Using AWS Batch to Generate Mapzen Terrain Tiles

The Terrain Tiles dataset consists of thousands of digital elevation model (DEM) data sources at various resolutions from around the globe, merged together, split into billions of map “tiles”, and stored on AWS’s S3 storage system. We developed a highly scalable system on top of AWS Lambda, Batch, and S3 in order to convert the sources, composite/merge them together, and split the merged files into tiles as quickly as possible.

Simplifying dependencies with containers

Building the Terrain Tiles dataset requires very recent versions of the popular geospatial software library GDAL. Since it’s relatively difficult to get the required version of GDAL installed, we built Dockerfiles to help us build with a consistent combination of operating system and dependencies. The Dockerfiles we created include the correct versions of GDAL and the Python software that controls it to perform the various tasks required to build the tiles.

Generating cloud-optimized GeoTIFFs

The raw data comes from a wide range of sources from all around the world in different formats. The first step in the Terrain Tiles process is to convert these images into Cloud Optimized GeoTIFFs and store them on S3 so our compositing toolchain can interact with them efficiently. Cloud-optimized GeoTIFFs store lower-resolution overviews in predictable locations within the same file as the original GeoTIFF, allowing us to utilize GDAL’s built-in support for HTTP range requests.

To perform the transcoding step, we submit AWS Batch jobs that run the transcode script across the provider’s data. The transcoder script supports direct downloads from the provider, but in the case of a particularly complicated access methodology, we download the provider’s data to our S3 bucket first and transcode from there. The transcoder script runs GDAL commands and writes the output cloud-optimized GeoTIFFs to a different S3 bucket.

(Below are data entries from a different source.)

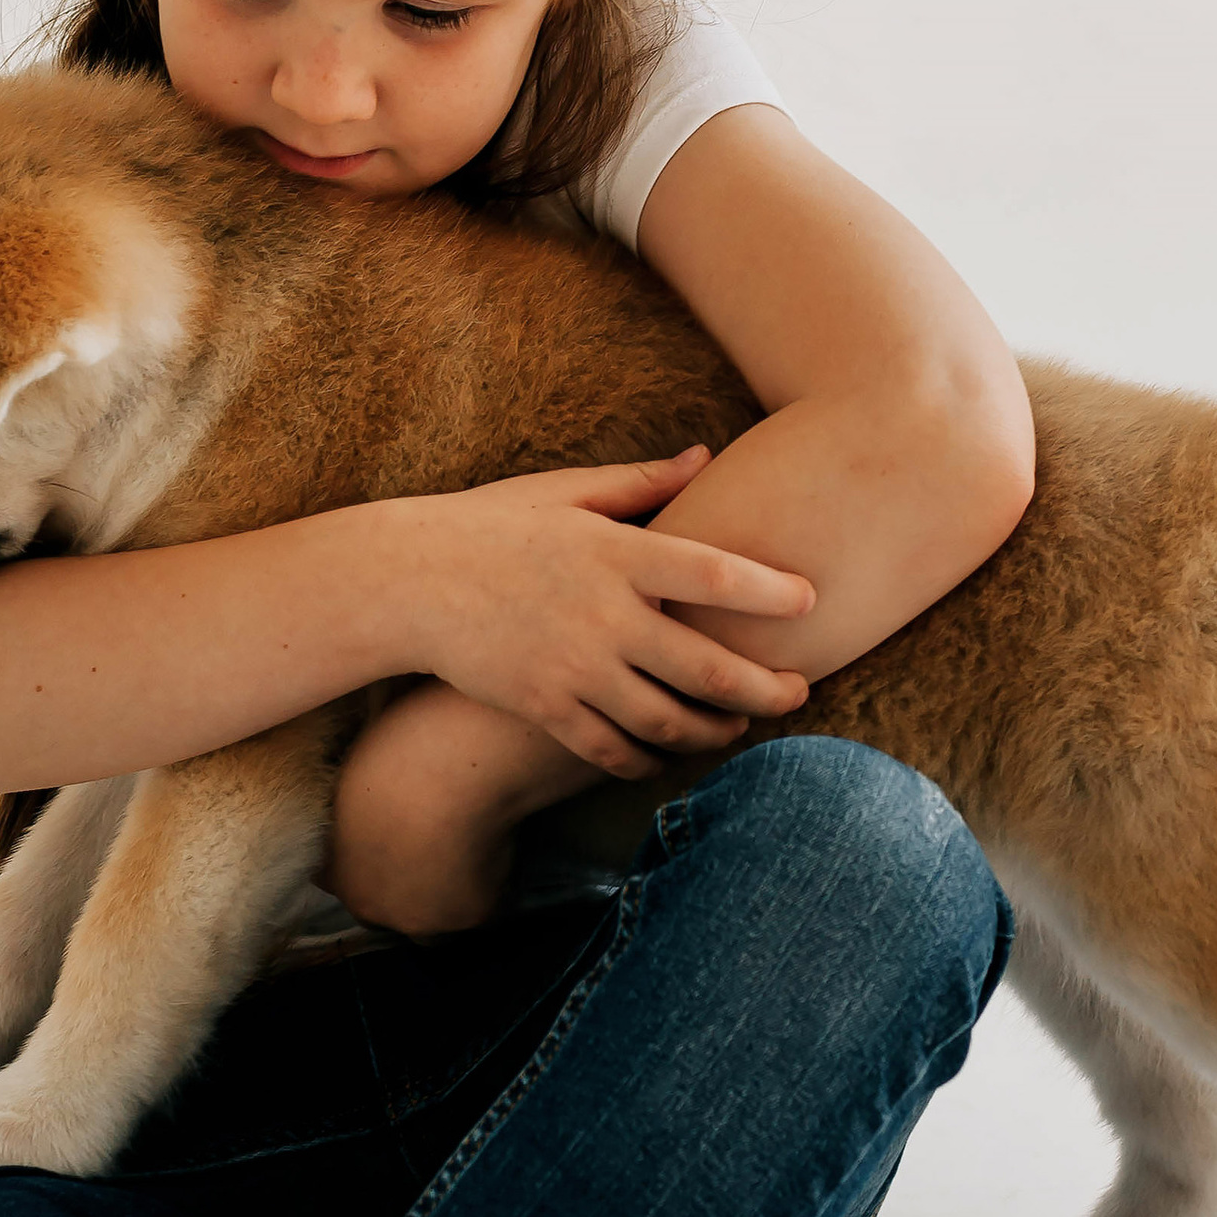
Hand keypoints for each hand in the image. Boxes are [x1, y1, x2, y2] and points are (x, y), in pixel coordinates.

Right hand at [396, 451, 814, 775]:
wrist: (406, 580)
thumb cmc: (490, 526)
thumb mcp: (565, 493)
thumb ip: (640, 483)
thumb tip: (706, 456)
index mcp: (614, 552)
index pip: (713, 576)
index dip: (770, 593)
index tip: (810, 602)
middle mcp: (601, 615)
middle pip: (707, 668)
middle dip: (766, 689)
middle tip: (799, 693)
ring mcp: (572, 667)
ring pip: (668, 721)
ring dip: (715, 731)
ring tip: (738, 726)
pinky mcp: (543, 706)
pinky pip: (612, 750)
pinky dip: (649, 759)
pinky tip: (667, 753)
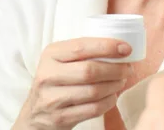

Finally, the transcode script looks for areas in the image that should be transparent and builds a polygonal footprint for the coverage of the data using rasterio. That polygon, along with metadata about the source image, goes into a data of footprints that will be used during the compositing process.

A rendering of the polygons in the footprints database An overview rendering of the roughly 32,000 source footprints in the footprints database.

Generating composite tiles

Once the source data has been transcoded into the cloud-optimized GeoTIFF format and indexed into a database, we overlay those sources on top of each other to form the composite outputs that become the the Terrain Tiles output. Our compositing software, called Marblecutter, takes a bounding box, looks for source data in the footprints database, and fetches the pieces of the source data it needs to build the composite image.

Since we are compositing from cloud-optimized GeoTIFFs, the compositing software (which uses GDAL) only has to make HTTP range requests for the specific data it needs rather than downloading the entire source image. This dramatically speeds up the rendering process, especially when running in a cloud provider like AWS Batch.

We built two systems that use the marblecutter compositing library: one that runs in AWS Lambda to generate tiles on the fly in response to HTTP requests, and another that runs with AWS Batch to generate bulk tiles to cover the entire world.

The AWS Lambda tiler uses the AWS API Gateway system to respond to HTTP requests and re-generate a composite tile every time. This is particularly useful for debugging changes to the footprints database, allowing us to tweak the ordering or precedence of source images to ensure the output tiles use the best possible source data. (If you do see any data issues, please file an issue.)

Finally, the marblecutter library is used to recursively generate a “pyramid” of map tiles starting from a particular e.g. zoom 9 tile and rendering every tile all the way down to a maximum zoom of e.g. zoom 15. This pyramid renderer system is run in a multithreaded Python environment across hundreds of AWS Batch-controlled EC2 cloud instances. Each Batch job enqueues an internal job on the multithreading queue for each tile in the pyramid of tiles. Each tile is also rendered in three different formats, meaning that each zoom 9-15 Batch job we run renders more than 16,000 tiles.

As we scaled this process up, we ran into unforeseen bottlenecks. First, the footprints database quickly ran out of available connections and the geospatial queries overwhelmed the CPU. To solve that, we added a step at the beginning of the Batch process to make a local in-memory cache of the footprints relevant to the pyramid of tiles getting rendered. Second, issuing requests for Cloud-optimized GeoTIFFs directly to S3 was slowing down compositing so we added a CloudFront cache in front of S3 to speed up the composite process. Finally, the S3 API couldn’t handle the burst of high throughput PUT requests, so we worked with the S3 team to develop a method to support higher instantaneous throughput by prefixing our keys with an MD5 hash. Once we generated the tiles with an hash prefix, we copied the tiles into place without the MD5 hash.

Using this setup on AWS Batch, we are able to generate more than 3.75 million tiles per minute and render the entire world in less than a week! These pre-rendered tiles get stored in S3 and are ready to use by anyone through the AWS Public Dataset or through Mapzen’s Terrain Tiles API.